Stop using hydrocodone and call your doctor at once if you have:
• noisy breathing, sighing, shallow breathing, breathing that stops during sleep;
• a low heart rate or weak pulse;
• pain or burning when you urinate;
• confusion, tremors, severe drowsiness;
• a light-headed feeling, like you might pass out; or
• low cortisol levels - nausea, vomiting, loss of appetite, dizziness, worsening tiredness or weakness.
Seek medical attention right away if you have symptoms of serotonin syndrome, such as: agitation, hallucinations, fever, sweating, shivering, fast heart rate, muscle stiffness, twitching, loss of coordination, nausea, vomiting, or diarrhea.
Serious side effects may be more likely in older adults and those who are malnourished or debilitated.
Long-term use of opioid medication may affect fertility (ability to have children) in men or women. It is not known whether opioid effects on fertility are permanent.
Common hydrocodone side effects may include:
• constipation, nausea, vomiting;
• dizziness, drowsiness, feeling tired;
• headache; or
• cold symptoms such as stuffy nose, sneezing, sore throat.

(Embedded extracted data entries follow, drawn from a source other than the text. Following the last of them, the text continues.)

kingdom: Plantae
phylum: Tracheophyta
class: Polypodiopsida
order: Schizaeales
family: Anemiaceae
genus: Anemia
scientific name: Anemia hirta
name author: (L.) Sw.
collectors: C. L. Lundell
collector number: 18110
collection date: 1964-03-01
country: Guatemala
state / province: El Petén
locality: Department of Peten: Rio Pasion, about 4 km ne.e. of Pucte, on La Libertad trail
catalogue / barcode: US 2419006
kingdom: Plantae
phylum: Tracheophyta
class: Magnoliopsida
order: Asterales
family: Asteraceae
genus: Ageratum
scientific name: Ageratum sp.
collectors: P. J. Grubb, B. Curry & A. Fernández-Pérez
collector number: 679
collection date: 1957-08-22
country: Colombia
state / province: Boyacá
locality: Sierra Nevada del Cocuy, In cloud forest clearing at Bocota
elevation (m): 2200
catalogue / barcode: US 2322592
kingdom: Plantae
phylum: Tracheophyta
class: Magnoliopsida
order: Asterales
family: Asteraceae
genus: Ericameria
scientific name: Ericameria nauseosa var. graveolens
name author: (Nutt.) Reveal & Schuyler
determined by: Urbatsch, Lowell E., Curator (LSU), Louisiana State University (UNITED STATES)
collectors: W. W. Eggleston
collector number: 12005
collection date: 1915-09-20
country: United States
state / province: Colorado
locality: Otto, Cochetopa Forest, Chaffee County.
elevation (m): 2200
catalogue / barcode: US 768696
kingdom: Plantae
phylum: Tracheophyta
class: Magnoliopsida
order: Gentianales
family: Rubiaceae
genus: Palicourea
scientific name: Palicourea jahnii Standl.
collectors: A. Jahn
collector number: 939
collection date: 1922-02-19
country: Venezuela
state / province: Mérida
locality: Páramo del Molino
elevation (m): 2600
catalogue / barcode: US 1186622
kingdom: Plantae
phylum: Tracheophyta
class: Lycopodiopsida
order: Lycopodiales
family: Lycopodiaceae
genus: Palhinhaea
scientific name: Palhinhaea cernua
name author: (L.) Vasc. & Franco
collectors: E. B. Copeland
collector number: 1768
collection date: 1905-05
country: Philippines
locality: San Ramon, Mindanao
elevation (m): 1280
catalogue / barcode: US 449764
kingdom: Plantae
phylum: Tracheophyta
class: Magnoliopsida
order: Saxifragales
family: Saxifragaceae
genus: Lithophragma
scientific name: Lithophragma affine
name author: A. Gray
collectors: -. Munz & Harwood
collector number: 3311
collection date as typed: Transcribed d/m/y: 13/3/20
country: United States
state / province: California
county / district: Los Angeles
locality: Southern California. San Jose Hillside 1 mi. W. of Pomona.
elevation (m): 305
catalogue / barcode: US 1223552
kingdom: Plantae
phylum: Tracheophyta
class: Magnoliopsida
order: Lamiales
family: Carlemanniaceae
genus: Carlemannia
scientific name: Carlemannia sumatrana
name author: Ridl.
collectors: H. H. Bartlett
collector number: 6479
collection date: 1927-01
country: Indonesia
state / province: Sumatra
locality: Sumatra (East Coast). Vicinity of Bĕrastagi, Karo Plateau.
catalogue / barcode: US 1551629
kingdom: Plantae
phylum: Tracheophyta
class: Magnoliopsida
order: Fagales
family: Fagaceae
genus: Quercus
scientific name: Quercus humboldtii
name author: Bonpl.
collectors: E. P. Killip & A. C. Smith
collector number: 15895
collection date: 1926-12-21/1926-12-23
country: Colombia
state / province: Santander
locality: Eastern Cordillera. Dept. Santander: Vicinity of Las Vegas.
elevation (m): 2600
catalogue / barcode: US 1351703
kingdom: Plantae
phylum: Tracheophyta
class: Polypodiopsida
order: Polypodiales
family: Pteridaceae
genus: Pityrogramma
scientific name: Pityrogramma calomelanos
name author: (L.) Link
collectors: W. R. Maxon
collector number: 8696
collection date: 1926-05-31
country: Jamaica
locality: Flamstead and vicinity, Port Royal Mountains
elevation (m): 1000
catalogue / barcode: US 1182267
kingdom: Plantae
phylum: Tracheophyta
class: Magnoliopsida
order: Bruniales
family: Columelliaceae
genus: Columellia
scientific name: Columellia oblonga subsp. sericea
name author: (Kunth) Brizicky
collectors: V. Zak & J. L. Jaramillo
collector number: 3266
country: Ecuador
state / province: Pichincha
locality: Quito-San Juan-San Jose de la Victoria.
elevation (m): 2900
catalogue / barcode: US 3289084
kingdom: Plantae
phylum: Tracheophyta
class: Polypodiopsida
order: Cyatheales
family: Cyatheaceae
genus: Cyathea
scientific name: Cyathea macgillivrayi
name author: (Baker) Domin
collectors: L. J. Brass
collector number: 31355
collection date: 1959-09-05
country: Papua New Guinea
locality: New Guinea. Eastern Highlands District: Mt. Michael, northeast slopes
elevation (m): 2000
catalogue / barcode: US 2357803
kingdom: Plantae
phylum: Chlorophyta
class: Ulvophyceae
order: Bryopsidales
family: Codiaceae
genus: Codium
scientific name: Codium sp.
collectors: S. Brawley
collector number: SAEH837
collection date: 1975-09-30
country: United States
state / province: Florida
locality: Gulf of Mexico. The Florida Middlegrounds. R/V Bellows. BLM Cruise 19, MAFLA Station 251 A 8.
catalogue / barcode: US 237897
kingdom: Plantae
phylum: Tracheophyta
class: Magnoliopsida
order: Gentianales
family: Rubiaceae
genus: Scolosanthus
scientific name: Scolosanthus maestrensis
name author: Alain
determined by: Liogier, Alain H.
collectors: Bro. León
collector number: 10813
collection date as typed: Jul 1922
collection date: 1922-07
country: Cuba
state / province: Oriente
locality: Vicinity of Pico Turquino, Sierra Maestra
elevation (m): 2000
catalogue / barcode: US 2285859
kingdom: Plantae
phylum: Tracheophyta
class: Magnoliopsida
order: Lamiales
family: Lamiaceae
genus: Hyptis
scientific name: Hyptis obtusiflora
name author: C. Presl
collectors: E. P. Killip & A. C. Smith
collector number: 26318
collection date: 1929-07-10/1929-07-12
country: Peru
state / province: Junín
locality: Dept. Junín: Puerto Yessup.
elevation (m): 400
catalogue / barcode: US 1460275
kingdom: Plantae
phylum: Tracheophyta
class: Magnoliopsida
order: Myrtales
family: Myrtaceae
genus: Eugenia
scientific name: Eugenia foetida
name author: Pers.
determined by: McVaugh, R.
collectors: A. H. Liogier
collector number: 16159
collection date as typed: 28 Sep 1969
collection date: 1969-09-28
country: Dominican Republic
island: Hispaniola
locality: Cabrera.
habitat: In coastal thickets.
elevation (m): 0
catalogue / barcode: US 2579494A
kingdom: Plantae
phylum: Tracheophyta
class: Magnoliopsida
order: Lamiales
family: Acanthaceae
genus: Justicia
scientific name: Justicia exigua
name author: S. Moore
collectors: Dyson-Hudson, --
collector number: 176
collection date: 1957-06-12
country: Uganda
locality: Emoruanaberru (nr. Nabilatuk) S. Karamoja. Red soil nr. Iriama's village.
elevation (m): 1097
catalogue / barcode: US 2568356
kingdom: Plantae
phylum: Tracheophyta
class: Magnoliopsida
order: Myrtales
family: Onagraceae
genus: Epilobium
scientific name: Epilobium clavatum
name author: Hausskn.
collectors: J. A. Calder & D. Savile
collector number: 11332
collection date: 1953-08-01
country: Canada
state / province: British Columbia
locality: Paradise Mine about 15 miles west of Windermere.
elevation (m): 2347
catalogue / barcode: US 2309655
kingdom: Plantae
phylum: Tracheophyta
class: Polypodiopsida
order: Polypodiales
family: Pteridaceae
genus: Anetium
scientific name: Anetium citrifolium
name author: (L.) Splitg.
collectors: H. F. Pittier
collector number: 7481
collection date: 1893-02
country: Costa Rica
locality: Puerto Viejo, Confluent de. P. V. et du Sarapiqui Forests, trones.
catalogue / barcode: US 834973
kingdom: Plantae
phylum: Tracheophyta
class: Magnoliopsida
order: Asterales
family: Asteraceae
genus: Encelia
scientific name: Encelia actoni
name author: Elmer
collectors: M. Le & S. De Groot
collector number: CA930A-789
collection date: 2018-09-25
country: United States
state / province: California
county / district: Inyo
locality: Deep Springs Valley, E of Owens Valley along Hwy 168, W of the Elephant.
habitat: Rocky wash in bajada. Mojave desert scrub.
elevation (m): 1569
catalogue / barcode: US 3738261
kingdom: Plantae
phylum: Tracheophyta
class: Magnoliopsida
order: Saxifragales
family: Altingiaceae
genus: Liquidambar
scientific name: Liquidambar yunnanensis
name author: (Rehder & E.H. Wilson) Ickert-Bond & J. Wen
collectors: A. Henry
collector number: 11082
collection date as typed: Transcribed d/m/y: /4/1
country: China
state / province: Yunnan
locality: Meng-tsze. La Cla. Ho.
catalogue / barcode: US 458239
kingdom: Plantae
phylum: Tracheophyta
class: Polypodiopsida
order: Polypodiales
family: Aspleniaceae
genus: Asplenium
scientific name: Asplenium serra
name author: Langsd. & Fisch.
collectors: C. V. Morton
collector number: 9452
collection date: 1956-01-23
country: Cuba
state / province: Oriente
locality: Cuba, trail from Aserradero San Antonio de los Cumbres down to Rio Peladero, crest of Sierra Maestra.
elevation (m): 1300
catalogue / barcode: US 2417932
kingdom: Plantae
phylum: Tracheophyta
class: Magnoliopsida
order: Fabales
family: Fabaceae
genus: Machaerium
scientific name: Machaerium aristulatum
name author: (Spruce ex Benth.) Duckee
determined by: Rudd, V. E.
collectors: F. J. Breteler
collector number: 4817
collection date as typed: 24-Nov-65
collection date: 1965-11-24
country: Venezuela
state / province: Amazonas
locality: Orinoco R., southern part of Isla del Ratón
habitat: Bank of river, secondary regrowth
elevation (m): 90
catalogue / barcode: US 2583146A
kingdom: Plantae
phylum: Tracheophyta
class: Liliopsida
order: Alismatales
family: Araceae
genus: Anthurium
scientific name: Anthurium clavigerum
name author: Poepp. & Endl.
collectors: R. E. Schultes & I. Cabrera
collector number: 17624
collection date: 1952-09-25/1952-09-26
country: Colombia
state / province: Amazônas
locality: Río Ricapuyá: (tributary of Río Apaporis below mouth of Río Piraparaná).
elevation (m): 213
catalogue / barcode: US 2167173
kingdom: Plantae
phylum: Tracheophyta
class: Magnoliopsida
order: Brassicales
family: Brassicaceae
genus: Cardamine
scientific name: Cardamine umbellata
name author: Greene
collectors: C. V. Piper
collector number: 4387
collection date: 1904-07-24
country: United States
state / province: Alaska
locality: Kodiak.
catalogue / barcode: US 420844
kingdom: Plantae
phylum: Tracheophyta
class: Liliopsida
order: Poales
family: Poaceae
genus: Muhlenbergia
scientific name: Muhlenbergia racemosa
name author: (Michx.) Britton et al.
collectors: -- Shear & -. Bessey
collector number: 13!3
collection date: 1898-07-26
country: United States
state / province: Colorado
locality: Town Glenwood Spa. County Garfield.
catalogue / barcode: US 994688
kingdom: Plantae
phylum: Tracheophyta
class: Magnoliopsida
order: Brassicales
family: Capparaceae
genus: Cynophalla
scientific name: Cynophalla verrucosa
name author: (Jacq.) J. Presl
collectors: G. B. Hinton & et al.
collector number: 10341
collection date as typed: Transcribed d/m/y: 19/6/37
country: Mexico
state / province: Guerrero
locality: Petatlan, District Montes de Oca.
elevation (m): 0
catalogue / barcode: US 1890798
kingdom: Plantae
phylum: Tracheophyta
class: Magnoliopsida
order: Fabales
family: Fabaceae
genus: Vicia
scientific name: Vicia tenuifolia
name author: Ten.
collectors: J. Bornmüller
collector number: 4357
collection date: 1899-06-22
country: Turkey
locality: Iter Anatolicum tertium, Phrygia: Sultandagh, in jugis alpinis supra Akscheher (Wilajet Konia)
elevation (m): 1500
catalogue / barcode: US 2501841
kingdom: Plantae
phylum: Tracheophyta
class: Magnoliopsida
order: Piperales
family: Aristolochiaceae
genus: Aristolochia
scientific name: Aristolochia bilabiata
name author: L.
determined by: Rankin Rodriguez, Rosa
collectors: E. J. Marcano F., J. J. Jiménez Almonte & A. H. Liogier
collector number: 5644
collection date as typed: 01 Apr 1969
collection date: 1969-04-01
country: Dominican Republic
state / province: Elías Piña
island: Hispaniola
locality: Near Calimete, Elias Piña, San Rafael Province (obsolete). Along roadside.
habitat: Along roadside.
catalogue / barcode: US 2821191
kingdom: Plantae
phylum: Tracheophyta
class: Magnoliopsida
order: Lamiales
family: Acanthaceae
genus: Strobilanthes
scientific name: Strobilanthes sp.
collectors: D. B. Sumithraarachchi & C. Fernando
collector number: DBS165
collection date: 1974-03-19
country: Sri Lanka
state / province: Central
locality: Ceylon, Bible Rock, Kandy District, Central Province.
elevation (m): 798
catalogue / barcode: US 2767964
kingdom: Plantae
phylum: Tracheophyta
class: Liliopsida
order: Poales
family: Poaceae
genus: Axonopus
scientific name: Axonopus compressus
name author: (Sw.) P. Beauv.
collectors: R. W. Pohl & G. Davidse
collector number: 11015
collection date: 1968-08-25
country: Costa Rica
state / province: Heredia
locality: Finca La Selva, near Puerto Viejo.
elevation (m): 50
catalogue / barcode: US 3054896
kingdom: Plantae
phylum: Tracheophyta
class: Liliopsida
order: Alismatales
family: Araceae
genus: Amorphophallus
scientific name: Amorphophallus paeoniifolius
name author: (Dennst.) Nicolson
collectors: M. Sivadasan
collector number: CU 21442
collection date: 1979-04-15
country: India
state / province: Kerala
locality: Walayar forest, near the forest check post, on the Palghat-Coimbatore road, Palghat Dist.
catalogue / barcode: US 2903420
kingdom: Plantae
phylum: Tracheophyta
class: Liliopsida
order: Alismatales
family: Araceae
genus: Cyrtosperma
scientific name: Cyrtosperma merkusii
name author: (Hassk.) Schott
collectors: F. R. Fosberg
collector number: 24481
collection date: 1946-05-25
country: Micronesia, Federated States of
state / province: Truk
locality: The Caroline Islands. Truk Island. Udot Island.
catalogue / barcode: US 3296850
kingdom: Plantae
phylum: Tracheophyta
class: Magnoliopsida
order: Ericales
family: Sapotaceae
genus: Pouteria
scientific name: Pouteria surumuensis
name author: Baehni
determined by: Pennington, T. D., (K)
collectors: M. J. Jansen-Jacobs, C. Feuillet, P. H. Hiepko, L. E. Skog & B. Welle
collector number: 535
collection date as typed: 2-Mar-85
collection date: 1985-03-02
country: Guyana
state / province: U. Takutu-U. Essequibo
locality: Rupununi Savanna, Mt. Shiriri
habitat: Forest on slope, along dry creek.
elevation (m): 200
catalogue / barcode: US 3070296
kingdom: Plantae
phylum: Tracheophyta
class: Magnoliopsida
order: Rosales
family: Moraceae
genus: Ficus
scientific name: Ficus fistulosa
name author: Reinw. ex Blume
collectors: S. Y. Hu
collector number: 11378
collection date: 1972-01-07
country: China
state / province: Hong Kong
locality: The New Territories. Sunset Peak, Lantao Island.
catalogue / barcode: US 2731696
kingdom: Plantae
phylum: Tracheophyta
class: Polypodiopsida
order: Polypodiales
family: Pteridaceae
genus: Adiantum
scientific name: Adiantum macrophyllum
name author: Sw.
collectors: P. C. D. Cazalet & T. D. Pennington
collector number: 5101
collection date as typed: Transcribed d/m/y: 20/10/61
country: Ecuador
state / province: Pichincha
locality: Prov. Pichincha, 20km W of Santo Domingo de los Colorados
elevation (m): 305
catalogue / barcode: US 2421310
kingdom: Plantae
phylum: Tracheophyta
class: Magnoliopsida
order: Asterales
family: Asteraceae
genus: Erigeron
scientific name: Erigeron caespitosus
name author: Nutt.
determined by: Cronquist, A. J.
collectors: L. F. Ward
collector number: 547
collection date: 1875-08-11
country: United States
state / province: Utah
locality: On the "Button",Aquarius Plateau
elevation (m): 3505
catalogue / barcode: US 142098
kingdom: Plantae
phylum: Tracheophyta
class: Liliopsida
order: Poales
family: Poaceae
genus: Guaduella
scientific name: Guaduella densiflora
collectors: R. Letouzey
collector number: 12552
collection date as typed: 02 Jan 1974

What other drugs will affect hydrocodone?
You may have breathing problems or withdrawal symptoms if you start or stop taking certain other medicines. Tell your doctor if you also use an antibiotic, antifungal medication, heart or blood pressure medication, seizure medication, or medicine to treat HIV or hepatitis C.
Opioid medication can interact with many other drugs and cause dangerous side effects or death. Be sure your doctor knows if you also use:
• cold or allergy medicines, bronchodilator asthma/COPD medication, or a diuretic ("water pill");
• medicines for motion sickness, irritable bowel syndrome, or overactive bladder;
• other narcotic medications - opioid pain medicine or prescription cough medicine;
• a sedative like Valium - diazepam, alprazolam, lorazepam, Xanax, Klonopin, Versed, and others;
• drugs that make you sleepy or slow your breathing - a sleeping pill, muscle relaxer, medicine to treat mood disorders or mental illness; or
• drugs that affect serotonin levels in your body - a stimulant, or medicine for depression, Parkinson's disease, migraine headaches, serious infections, or nausea and vomiting.
This list is not complete. Other drugs may interact with hydrocodone, including prescription and over-the-counter medicines, vitamins, and herbal products. Not all possible interactions are listed here.